# PROBLEM
Count the lines in the records below that contain the word "round", and give only that count.

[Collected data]
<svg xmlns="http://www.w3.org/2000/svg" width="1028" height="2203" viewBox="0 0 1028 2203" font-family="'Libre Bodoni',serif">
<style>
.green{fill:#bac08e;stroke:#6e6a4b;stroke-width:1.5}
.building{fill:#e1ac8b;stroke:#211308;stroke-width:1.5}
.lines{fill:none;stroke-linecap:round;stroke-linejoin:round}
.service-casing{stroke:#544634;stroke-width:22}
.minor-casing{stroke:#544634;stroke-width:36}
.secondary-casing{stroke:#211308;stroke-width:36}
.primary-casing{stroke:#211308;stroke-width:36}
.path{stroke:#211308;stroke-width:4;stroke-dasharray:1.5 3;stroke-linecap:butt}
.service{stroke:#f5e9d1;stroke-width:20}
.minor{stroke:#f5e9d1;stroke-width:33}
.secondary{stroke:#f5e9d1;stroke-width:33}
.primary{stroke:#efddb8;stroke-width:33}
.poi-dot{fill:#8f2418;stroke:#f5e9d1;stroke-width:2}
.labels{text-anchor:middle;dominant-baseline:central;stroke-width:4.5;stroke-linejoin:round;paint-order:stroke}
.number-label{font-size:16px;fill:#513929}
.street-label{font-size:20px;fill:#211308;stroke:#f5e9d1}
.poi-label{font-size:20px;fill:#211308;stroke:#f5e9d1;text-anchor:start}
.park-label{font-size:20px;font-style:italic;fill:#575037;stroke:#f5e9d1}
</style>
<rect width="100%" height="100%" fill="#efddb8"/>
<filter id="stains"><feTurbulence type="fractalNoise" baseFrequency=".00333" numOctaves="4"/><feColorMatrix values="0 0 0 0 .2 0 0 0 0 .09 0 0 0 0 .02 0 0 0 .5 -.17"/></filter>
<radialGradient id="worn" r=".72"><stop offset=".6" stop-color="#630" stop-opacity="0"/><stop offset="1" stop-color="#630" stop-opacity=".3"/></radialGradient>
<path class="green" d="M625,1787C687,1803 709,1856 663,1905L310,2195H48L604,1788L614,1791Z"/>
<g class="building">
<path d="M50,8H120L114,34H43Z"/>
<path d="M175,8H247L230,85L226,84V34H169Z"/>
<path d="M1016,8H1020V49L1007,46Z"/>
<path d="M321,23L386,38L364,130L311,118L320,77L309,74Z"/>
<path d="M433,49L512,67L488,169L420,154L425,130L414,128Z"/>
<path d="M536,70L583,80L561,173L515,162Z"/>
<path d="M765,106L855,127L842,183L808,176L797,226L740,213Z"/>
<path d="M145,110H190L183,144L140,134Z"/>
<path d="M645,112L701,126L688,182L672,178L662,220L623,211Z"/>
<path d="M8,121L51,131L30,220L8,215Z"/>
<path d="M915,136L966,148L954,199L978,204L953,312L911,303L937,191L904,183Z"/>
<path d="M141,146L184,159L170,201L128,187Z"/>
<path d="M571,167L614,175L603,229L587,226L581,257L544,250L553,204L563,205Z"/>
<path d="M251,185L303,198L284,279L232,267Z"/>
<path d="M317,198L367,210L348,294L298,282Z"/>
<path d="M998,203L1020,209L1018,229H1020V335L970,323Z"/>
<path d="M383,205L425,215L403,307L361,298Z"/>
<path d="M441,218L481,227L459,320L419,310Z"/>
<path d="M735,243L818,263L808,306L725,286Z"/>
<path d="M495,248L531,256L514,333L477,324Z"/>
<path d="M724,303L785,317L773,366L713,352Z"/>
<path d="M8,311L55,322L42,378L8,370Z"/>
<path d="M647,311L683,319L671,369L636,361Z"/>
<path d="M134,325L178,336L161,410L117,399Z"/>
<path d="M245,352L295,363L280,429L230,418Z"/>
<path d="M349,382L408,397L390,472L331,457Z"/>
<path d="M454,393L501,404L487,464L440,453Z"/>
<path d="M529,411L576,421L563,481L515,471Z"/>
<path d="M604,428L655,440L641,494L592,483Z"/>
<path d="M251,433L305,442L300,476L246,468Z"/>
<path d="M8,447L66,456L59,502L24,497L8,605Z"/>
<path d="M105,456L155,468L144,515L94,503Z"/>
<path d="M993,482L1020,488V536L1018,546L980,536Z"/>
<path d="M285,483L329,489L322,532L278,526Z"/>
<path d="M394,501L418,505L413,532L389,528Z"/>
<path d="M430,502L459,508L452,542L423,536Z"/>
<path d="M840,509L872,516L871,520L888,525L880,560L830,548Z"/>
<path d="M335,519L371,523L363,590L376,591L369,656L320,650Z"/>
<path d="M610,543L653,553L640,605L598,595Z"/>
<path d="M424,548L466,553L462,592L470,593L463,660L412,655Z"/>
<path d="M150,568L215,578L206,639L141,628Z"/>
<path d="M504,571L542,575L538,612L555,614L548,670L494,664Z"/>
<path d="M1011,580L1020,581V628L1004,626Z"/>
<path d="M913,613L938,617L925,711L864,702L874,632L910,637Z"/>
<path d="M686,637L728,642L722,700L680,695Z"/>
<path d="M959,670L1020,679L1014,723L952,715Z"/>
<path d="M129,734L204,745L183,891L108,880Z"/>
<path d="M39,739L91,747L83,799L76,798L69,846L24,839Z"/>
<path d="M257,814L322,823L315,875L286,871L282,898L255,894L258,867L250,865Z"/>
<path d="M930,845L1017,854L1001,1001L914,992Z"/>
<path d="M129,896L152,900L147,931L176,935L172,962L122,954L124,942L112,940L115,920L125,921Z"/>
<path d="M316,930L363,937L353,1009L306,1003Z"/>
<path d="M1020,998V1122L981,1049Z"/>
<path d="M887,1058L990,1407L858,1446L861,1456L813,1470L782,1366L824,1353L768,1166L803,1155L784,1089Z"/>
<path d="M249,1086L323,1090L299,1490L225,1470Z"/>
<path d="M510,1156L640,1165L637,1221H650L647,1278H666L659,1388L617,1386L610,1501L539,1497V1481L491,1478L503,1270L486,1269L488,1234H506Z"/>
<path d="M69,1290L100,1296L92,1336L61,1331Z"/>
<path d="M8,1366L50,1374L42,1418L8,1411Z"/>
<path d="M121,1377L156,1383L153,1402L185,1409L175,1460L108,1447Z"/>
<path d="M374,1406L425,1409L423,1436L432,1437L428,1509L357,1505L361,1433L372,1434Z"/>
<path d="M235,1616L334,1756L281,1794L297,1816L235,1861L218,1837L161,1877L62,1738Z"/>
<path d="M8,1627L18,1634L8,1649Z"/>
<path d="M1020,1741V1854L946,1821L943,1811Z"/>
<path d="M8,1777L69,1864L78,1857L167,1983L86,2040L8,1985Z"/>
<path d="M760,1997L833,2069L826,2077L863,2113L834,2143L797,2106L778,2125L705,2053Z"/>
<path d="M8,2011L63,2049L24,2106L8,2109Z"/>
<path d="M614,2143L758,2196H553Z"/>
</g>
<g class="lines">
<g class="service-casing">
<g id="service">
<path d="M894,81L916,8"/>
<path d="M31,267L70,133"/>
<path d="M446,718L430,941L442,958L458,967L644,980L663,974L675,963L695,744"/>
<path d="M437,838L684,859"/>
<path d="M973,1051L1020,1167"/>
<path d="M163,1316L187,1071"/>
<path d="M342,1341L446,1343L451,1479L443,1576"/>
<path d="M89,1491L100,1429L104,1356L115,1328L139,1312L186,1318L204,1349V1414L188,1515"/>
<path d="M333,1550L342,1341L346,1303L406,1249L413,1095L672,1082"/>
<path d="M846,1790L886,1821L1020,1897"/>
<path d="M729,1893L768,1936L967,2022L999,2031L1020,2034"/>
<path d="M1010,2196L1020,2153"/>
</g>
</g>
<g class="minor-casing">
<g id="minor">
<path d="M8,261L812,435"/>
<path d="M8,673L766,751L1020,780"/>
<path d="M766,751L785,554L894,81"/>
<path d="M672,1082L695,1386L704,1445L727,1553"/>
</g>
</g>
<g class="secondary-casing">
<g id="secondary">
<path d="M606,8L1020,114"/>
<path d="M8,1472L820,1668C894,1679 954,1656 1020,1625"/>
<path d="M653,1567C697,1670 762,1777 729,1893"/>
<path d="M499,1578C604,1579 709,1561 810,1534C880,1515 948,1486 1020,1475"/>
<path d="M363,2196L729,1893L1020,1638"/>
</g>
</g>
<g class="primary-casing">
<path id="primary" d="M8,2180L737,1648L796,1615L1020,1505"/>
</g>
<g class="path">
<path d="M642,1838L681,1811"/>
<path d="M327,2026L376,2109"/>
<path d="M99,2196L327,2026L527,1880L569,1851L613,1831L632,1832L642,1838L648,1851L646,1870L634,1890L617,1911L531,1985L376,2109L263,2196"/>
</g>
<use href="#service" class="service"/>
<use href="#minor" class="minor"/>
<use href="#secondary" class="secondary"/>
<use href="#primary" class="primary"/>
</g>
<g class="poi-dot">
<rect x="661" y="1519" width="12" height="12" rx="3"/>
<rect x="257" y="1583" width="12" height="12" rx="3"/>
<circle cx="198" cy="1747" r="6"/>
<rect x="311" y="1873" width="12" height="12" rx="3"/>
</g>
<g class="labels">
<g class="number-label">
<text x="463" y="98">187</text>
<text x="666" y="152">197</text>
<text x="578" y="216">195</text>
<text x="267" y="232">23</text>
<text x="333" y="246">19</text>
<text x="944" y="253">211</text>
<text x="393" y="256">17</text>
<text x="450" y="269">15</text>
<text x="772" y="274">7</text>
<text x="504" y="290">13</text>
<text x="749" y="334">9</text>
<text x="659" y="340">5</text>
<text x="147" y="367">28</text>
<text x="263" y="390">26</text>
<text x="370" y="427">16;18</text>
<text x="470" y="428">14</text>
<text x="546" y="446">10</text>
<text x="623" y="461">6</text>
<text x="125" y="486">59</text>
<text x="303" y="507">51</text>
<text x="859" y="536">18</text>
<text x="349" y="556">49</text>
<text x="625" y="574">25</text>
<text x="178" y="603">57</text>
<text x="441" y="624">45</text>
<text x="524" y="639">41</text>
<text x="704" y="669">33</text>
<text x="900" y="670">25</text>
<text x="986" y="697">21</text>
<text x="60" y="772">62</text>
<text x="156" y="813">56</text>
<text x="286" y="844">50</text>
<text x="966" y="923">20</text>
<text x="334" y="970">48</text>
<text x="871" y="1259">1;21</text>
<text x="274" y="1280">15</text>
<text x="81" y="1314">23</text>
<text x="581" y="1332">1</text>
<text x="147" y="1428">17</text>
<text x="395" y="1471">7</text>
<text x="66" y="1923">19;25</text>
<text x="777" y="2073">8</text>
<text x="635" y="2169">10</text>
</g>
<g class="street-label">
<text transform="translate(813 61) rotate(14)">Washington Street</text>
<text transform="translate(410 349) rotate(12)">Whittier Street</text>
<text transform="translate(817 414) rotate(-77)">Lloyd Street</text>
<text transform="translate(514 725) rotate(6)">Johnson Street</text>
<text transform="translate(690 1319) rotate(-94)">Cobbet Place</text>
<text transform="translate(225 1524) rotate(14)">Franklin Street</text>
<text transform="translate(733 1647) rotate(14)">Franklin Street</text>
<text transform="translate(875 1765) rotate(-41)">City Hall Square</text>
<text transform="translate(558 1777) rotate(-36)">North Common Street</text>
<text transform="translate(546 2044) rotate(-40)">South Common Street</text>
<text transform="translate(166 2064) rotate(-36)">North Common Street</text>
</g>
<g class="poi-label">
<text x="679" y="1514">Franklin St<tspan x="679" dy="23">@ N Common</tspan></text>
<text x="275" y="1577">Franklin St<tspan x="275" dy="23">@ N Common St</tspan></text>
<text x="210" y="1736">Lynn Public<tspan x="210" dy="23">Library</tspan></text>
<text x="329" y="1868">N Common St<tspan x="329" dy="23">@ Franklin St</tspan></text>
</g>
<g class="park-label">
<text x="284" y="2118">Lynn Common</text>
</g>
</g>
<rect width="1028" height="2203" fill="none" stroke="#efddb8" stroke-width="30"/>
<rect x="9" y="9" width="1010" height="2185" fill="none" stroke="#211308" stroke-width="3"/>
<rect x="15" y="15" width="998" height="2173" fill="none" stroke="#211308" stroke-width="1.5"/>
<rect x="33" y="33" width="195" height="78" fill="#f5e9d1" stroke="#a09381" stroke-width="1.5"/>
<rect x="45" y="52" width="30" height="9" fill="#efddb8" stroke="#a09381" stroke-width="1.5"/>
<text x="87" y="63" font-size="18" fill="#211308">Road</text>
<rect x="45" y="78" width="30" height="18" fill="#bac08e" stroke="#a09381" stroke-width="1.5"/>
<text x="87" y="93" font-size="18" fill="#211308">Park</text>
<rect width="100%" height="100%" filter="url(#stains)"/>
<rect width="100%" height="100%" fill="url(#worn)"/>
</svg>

# WRITTEN RESPONSE
2